Segment Open
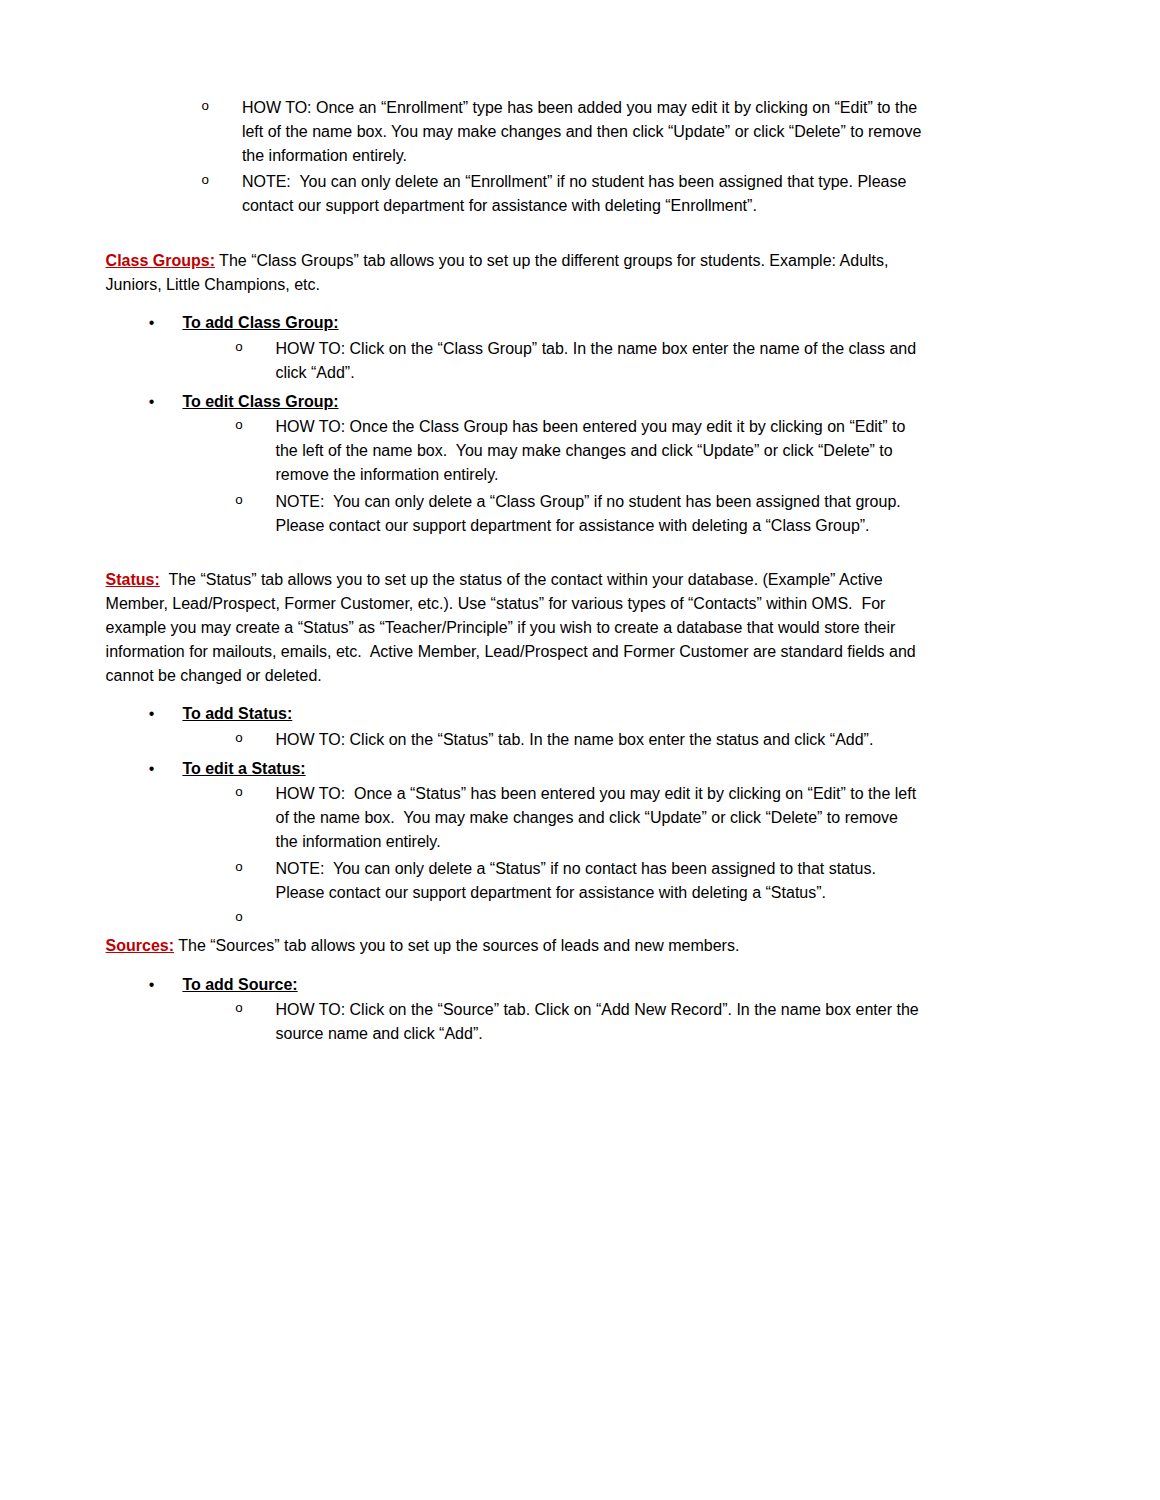o HOW TO: Once an “Enrollment” type has been added you may edit it by clicking on “Edit” to the left of the name box. You may make changes and then click “Update” or click “Delete” to remove the information entirely.
o NOTE: You can only delete an “Enrollment” if no student has been assigned that type. Please contact our support department for assistance with deleting “Enrollment”.
Class Groups: The “Class Groups” tab allows you to set up the different groups for students. Example: Adults, Juniors, Little Champions, etc.
•To add Class Group:
o HOW TO: Click on the “Class Group” tab. In the name box enter the name of the class and click “Add”.
•To edit Class Group:
o HOW TO: Once the Class Group has been entered you may edit it by clicking on “Edit” to the left of the name box. You may make changes and click “Update” or click “Delete” to remove the information entirely.
o NOTE: You can only delete a “Class Group” if no student has been assigned that group. Please contact our support department for assistance with deleting a “Class Group”.
Status: The “Status” tab allows you to set up the status of the contact within your database. (Example” Active Member, Lead/Prospect, Former Customer, etc.). Use “status” for various types of “Contacts” within OMS. For example you may create a “Status” as “Teacher/Principle” if you wish to create a database that would store their information for mailouts, emails, etc. Active Member, Lead/Prospect and Former Customer are standard fields and cannot be changed or deleted.
•To add Status:
o HOW TO: Click on the “Status” tab. In the name box enter the status and click “Add”.
•To edit a Status:
o HOW TO: Once a “Status” has been entered you may edit it by clicking on “Edit” to the left of the name box. You may make changes and click “Update” or click “Delete” to remove the information entirely.
o NOTE: You can only delete a “Status” if no contact has been assigned to that status. Please contact our support department for assistance with deleting a “Status”.
o
Sources: The “Sources” tab allows you to set up the sources of leads and new members.
•To add Source:
o HOW TO: Click on the “Source” tab. Click on “Add New Record”. In the name box enter the source name and click “Add”.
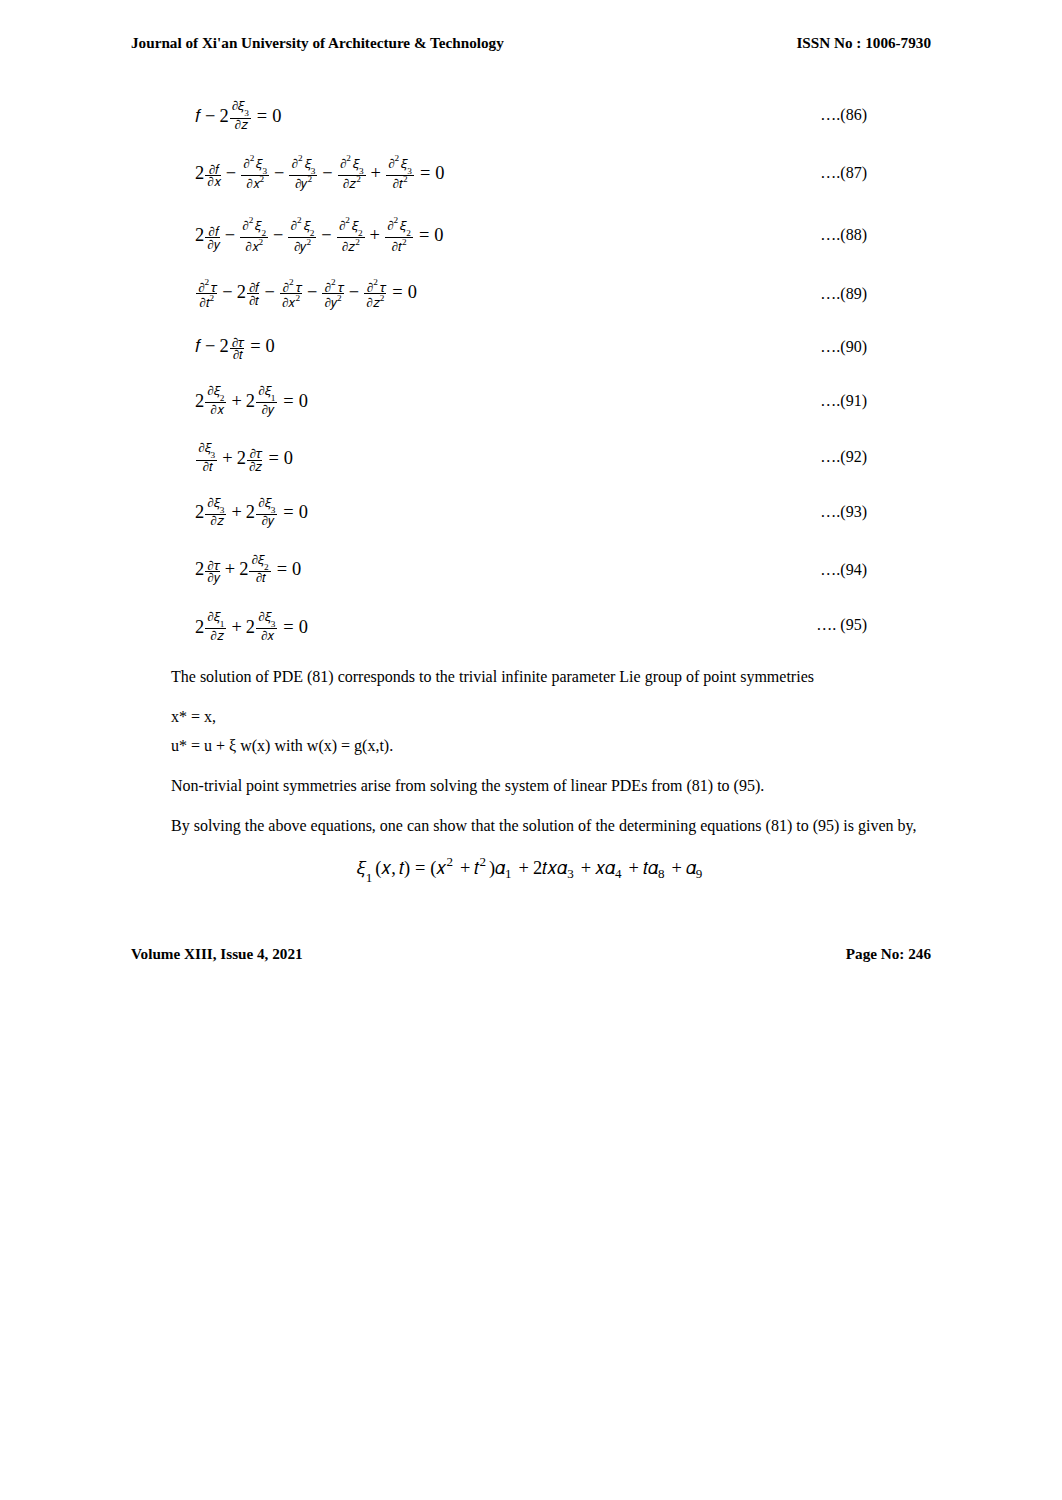Journal of Xi'an University of Architecture & Technology ISSN No : 1006-7930
f−2 ∂ξ3∂z =0
….(86)
2∂f∂x −∂2ξ3∂x2 −∂2ξ3∂y2 −∂2ξ3∂z2 +∂2ξ3∂t2 =0
….(87)
2∂f∂y −∂2ξ2∂x2 −∂2ξ2∂y2 −∂2ξ2∂z2 +∂2ξ2∂t2 =0
….(88)
∂2τ∂t2 −2∂f∂t −∂2τ∂x2 −∂2τ∂y2 −∂2τ∂z2 =0
….(89)
f−2 ∂τ∂t =0
….(90)
2∂ξ2∂x +2∂ξ1∂y =0
….(91)
∂ξ3∂t +2∂τ∂z =0
….(92)
2∂ξ3∂z +2∂ξ3∂y =0
….(93)
2∂τ∂y +2∂ξ2∂t =0
….(94)
2∂ξ1∂z +2∂ξ3∂x =0
…. (95)
The solution of PDE (81) corresponds to the trivial infinite parameter Lie group of point symmetries
x* = x,
u* = u + ξ w(x) with w(x) = g(x,t).
Non-trivial point symmetries arise from solving the system of linear PDEs from (81) to (95).
By solving the above equations, one can show that the solution of the determining equations (81) to (95) is given by,
ξ1 (x,t) = (x2+t2) α1 +2txα3 +xα4 +tα8 +α9
Volume XIII, Issue 4, 2021 Page No: 246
Segment Closed
▶ [What you will do] Please set down, with no changes, the line that contains "2∂ξ1∂z +2∂ξ3∂x =0" and all the lines after it until the entries end; write nothing besides them.

▶ [Task solution]
2∂ξ1∂z +2∂ξ3∂x =0
…. (95)
The solution of PDE (81) corresponds to the trivial infinite parameter Lie group of point symmetries
x* = x,
u* = u + ξ w(x) with w(x) = g(x,t).
Non-trivial point symmetries arise from solving the system of linear PDEs from (81) to (95).
By solving the above equations, one can show that the solution of the determining equations (81) to (95) is given by,
ξ1 (x,t) = (x2+t2) α1 +2txα3 +xα4 +tα8 +α9
Volume XIII, Issue 4, 2021 Page No: 246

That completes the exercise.